Règle proportionnelle de capitaux
En plus de la franchise, les coassureurs opposent à l’assuré une règle proportionnelle de capitaux pour inexactitude dans la déclaration de la marge brute assurée (C. assur., art. L. 121-5). En effet, aux termes des conditions personnelles du contrat, la réduction proportionnelle de capitaux de l’article L. 121-5 du code des assurances, doit s’appliquer lorsque la marge brute déclarée par l’assuré se révèle inexacte ; que toutefois, en cas de sinistre, il ne peut pas être fait application de la règle proportionnelle des capitaux, si l’assuré a respecté les obligations déclaratives mises à sa charge, qui consistent dans la déclaration, à chaque date anniversaire du contrat, de la marge brute effectivement réalisée sur l’exercice précédent pour permettre à l’assureur de calculer la marge prévisionnelle de l’année en cours et fixer ainsi les cotisations prévisionnelles dues par l’assuré, d’une part, et dans la communication de la marge réelle finalement dégagée au cours de la période considérée, dans les délais prévus au contrat, pour calculer les cotisations finales dues par l’assuré, d’autre part.
L’assuré soutient avoir respecté ses obligations déclaratives et que par application des dispositions précitées, la règle proportionnelle n’est pas applicable.

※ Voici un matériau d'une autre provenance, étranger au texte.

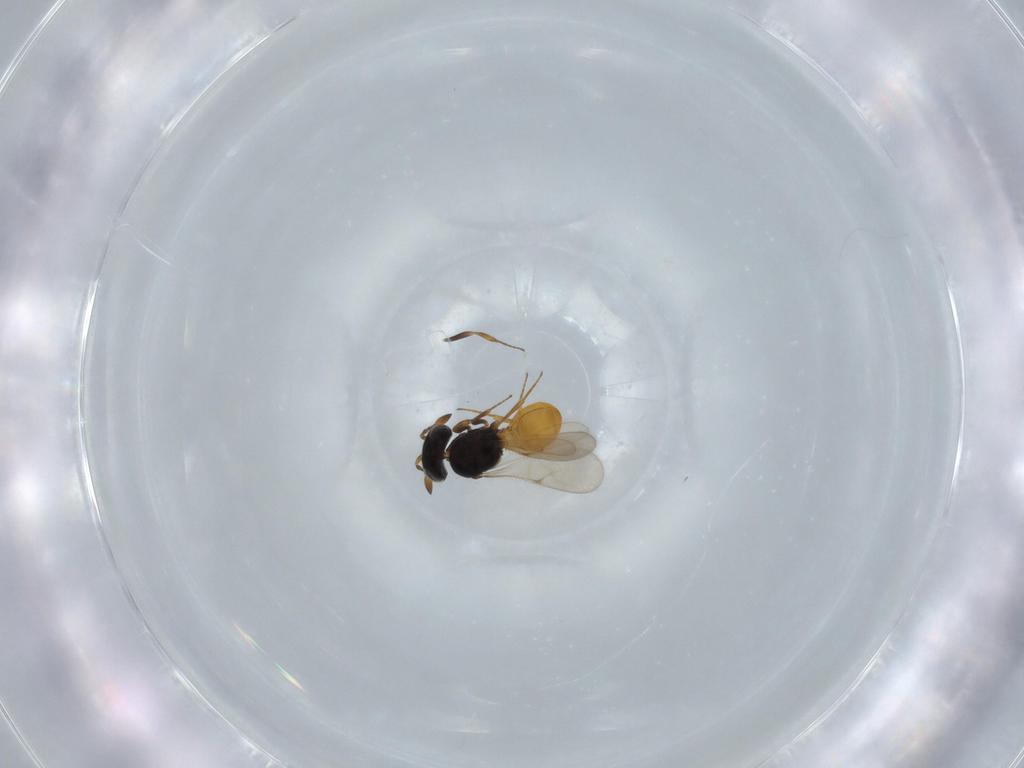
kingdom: Animalia
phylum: Arthropoda
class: Insecta
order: Hymenoptera
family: Scelionidae
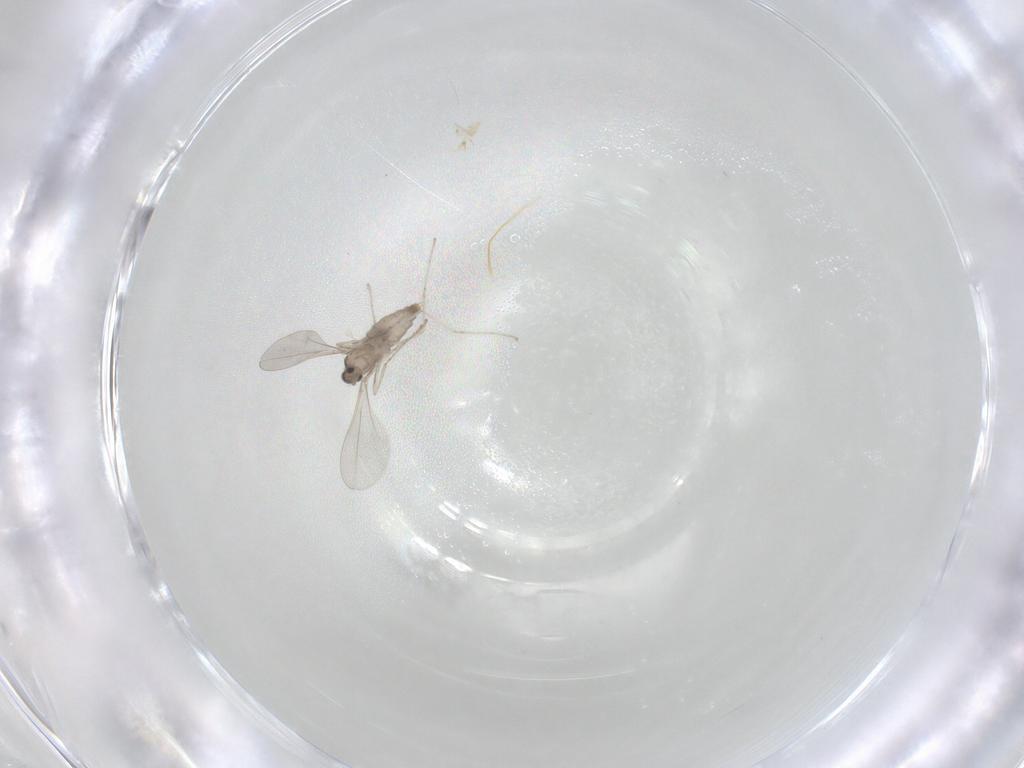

Mais c’est aussi par une interprétation souveraine des stipulations contractuelles ambiguës, que la cour d’appel a estimé que cette règle redevenait strictement applicable en cas d’inexactitude de la marge brute assurée mentionnée dans le contrat ; qu’ayant constaté que la déclaration de marge brute faite par l’assuré dans le dernier avenant du 2 septembre 2011, applicable à la date des sinistres, mentionnait pour l’année 2010 une marge brute de 18 921 860 €, nettement inférieure à la marge brute effective qui s’élevait en réalité à la somme de 22 798 530,40 €, la cour d’appel, qui n’avait pas à procéder aux recherches inopérantes visées par le moyen, a légalement justifié sa décision d’appliquer la règle proportionnelle de capitaux.